START RECORDS PROVIDED

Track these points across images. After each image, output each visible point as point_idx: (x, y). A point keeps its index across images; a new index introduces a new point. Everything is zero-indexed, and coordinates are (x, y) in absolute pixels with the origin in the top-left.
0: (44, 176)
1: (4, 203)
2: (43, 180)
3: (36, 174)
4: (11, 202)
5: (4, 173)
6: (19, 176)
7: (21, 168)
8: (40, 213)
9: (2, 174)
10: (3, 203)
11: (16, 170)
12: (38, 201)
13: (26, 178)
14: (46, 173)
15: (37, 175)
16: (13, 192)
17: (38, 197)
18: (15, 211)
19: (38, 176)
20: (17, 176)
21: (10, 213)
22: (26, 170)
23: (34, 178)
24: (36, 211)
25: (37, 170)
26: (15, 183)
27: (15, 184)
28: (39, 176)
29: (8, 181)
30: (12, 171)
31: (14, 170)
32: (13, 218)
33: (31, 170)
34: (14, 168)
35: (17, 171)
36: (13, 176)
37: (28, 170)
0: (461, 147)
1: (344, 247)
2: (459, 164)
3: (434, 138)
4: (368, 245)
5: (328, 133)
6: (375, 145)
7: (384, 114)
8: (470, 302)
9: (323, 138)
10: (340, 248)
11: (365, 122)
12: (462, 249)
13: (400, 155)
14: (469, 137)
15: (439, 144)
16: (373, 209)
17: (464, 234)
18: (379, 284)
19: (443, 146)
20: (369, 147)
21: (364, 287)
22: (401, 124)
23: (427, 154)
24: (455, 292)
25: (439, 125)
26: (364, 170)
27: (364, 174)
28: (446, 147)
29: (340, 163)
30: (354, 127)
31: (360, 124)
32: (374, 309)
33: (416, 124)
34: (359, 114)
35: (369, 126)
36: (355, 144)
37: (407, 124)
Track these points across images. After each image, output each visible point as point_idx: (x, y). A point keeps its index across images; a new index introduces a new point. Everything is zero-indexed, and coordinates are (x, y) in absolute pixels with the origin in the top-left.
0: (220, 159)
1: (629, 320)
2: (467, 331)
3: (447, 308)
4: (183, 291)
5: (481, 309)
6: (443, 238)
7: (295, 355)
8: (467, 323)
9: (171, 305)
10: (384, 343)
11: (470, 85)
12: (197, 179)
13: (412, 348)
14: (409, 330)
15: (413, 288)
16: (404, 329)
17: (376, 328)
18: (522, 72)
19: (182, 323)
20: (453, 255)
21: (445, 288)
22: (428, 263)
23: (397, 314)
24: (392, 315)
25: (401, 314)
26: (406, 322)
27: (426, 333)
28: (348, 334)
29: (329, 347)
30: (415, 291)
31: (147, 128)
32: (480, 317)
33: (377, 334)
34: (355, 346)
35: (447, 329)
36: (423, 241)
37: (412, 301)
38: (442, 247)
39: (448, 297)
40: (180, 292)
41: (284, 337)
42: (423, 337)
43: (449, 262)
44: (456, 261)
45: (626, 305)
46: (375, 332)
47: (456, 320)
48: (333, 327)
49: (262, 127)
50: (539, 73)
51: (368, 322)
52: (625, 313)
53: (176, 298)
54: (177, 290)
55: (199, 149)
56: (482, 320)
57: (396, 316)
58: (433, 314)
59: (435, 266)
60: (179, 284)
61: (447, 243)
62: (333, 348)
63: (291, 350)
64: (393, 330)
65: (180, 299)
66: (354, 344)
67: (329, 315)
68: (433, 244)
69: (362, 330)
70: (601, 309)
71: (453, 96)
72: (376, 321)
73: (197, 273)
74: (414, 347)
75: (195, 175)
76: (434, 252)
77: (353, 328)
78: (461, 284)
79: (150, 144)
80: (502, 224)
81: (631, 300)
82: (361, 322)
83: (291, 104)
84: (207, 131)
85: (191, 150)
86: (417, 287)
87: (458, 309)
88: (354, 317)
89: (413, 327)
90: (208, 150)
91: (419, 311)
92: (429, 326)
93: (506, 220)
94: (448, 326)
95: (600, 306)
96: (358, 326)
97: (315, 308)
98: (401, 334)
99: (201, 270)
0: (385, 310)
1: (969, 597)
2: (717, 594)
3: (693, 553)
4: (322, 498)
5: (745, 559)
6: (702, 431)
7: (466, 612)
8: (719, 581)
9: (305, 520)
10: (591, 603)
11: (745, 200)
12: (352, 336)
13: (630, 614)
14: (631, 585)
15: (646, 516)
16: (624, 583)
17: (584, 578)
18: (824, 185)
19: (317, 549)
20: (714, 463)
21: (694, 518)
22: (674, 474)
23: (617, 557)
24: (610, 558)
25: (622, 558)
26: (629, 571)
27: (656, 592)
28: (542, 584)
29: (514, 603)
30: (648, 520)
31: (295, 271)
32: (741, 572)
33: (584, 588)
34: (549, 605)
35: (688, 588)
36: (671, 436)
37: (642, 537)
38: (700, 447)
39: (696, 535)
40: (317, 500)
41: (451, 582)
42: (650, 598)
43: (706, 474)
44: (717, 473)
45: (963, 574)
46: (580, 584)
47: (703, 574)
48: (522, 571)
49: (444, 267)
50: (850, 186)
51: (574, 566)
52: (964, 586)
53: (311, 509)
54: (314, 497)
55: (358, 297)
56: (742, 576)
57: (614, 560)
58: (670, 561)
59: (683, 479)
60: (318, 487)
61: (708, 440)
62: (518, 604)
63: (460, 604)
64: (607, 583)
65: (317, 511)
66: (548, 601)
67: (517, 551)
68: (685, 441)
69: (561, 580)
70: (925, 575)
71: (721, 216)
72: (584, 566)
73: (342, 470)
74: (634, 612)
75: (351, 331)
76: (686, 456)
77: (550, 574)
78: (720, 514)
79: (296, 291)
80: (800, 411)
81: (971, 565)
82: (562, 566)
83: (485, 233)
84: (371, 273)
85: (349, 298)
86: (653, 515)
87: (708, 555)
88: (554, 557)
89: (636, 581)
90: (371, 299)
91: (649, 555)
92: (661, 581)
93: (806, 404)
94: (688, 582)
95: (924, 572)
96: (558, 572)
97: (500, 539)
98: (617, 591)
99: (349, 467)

END RECORDS PROVIDED

• WHAT THE TASK REQUIRES: Update all of the entries above by replacing "absolute pixels" with "raw pixels" wherever it appears. Leave every other part unchanged.

• ANSWER SECTION:
Track these points across images. After each image, output each visible point as point_idx: (x, y). A point keeps its index across images; a new index introduces a new point. Everything is zero-indexed, and coordinates are (x, y) in raw pixels with the origin in the top-left.
0: (44, 176)
1: (4, 203)
2: (43, 180)
3: (36, 174)
4: (11, 202)
5: (4, 173)
6: (19, 176)
7: (21, 168)
8: (40, 213)
9: (2, 174)
10: (3, 203)
11: (16, 170)
12: (38, 201)
13: (26, 178)
14: (46, 173)
15: (37, 175)
16: (13, 192)
17: (38, 197)
18: (15, 211)
19: (38, 176)
20: (17, 176)
21: (10, 213)
22: (26, 170)
23: (34, 178)
24: (36, 211)
25: (37, 170)
26: (15, 183)
27: (15, 184)
28: (39, 176)
29: (8, 181)
30: (12, 171)
31: (14, 170)
32: (13, 218)
33: (31, 170)
34: (14, 168)
35: (17, 171)
36: (13, 176)
37: (28, 170)
0: (461, 147)
1: (344, 247)
2: (459, 164)
3: (434, 138)
4: (368, 245)
5: (328, 133)
6: (375, 145)
7: (384, 114)
8: (470, 302)
9: (323, 138)
10: (340, 248)
11: (365, 122)
12: (462, 249)
13: (400, 155)
14: (469, 137)
15: (439, 144)
16: (373, 209)
17: (464, 234)
18: (379, 284)
19: (443, 146)
20: (369, 147)
21: (364, 287)
22: (401, 124)
23: (427, 154)
24: (455, 292)
25: (439, 125)
26: (364, 170)
27: (364, 174)
28: (446, 147)
29: (340, 163)
30: (354, 127)
31: (360, 124)
32: (374, 309)
33: (416, 124)
34: (359, 114)
35: (369, 126)
36: (355, 144)
37: (407, 124)
Track these points across images. After each image, output each visible point as point_idx: (x, y). A point keeps its index across images; a new index introduces a new point. Everything is zero-indexed, and coordinates are (x, y) in raw pixels with the origin in the top-left.
0: (220, 159)
1: (629, 320)
2: (467, 331)
3: (447, 308)
4: (183, 291)
5: (481, 309)
6: (443, 238)
7: (295, 355)
8: (467, 323)
9: (171, 305)
10: (384, 343)
11: (470, 85)
12: (197, 179)
13: (412, 348)
14: (409, 330)
15: (413, 288)
16: (404, 329)
17: (376, 328)
18: (522, 72)
19: (182, 323)
20: (453, 255)
21: (445, 288)
22: (428, 263)
23: (397, 314)
24: (392, 315)
25: (401, 314)
26: (406, 322)
27: (426, 333)
28: (348, 334)
29: (329, 347)
30: (415, 291)
31: (147, 128)
32: (480, 317)
33: (377, 334)
34: (355, 346)
35: (447, 329)
36: (423, 241)
37: (412, 301)
38: (442, 247)
39: (448, 297)
40: (180, 292)
41: (284, 337)
42: (423, 337)
43: (449, 262)
44: (456, 261)
45: (626, 305)
46: (375, 332)
47: (456, 320)
48: (333, 327)
49: (262, 127)
50: (539, 73)
51: (368, 322)
52: (625, 313)
53: (176, 298)
54: (177, 290)
55: (199, 149)
56: (482, 320)
57: (396, 316)
58: (433, 314)
59: (435, 266)
60: (179, 284)
61: (447, 243)
62: (333, 348)
63: (291, 350)
64: (393, 330)
65: (180, 299)
66: (354, 344)
67: (329, 315)
68: (433, 244)
69: (362, 330)
70: (601, 309)
71: (453, 96)
72: (376, 321)
73: (197, 273)
74: (414, 347)
75: (195, 175)
76: (434, 252)
77: (353, 328)
78: (461, 284)
79: (150, 144)
80: (502, 224)
81: (631, 300)
82: (361, 322)
83: (291, 104)
84: (207, 131)
85: (191, 150)
86: (417, 287)
87: (458, 309)
88: (354, 317)
89: (413, 327)
90: (208, 150)
91: (419, 311)
92: (429, 326)
93: (506, 220)
94: (448, 326)
95: (600, 306)
96: (358, 326)
97: (315, 308)
98: (401, 334)
99: (201, 270)
0: (385, 310)
1: (969, 597)
2: (717, 594)
3: (693, 553)
4: (322, 498)
5: (745, 559)
6: (702, 431)
7: (466, 612)
8: (719, 581)
9: (305, 520)
10: (591, 603)
11: (745, 200)
12: (352, 336)
13: (630, 614)
14: (631, 585)
15: (646, 516)
16: (624, 583)
17: (584, 578)
18: (824, 185)
19: (317, 549)
20: (714, 463)
21: (694, 518)
22: (674, 474)
23: (617, 557)
24: (610, 558)
25: (622, 558)
26: (629, 571)
27: (656, 592)
28: (542, 584)
29: (514, 603)
30: (648, 520)
31: (295, 271)
32: (741, 572)
33: (584, 588)
34: (549, 605)
35: (688, 588)
36: (671, 436)
37: (642, 537)
38: (700, 447)
39: (696, 535)
40: (317, 500)
41: (451, 582)
42: (650, 598)
43: (706, 474)
44: (717, 473)
45: (963, 574)
46: (580, 584)
47: (703, 574)
48: (522, 571)
49: (444, 267)
50: (850, 186)
51: (574, 566)
52: (964, 586)
53: (311, 509)
54: (314, 497)
55: (358, 297)
56: (742, 576)
57: (614, 560)
58: (670, 561)
59: (683, 479)
60: (318, 487)
61: (708, 440)
62: (518, 604)
63: (460, 604)
64: (607, 583)
65: (317, 511)
66: (548, 601)
67: (517, 551)
68: (685, 441)
69: (561, 580)
70: (925, 575)
71: (721, 216)
72: (584, 566)
73: (342, 470)
74: (634, 612)
75: (351, 331)
76: (686, 456)
77: (550, 574)
78: (720, 514)
79: (296, 291)
80: (800, 411)
81: (971, 565)
82: (562, 566)
83: (485, 233)
84: (371, 273)
85: (349, 298)
86: (653, 515)
87: (708, 555)
88: (554, 557)
89: (636, 581)
90: (371, 299)
91: (649, 555)
92: (661, 581)
93: (806, 404)
94: (688, 582)
95: (924, 572)
96: (558, 572)
97: (500, 539)
98: (617, 591)
99: (349, 467)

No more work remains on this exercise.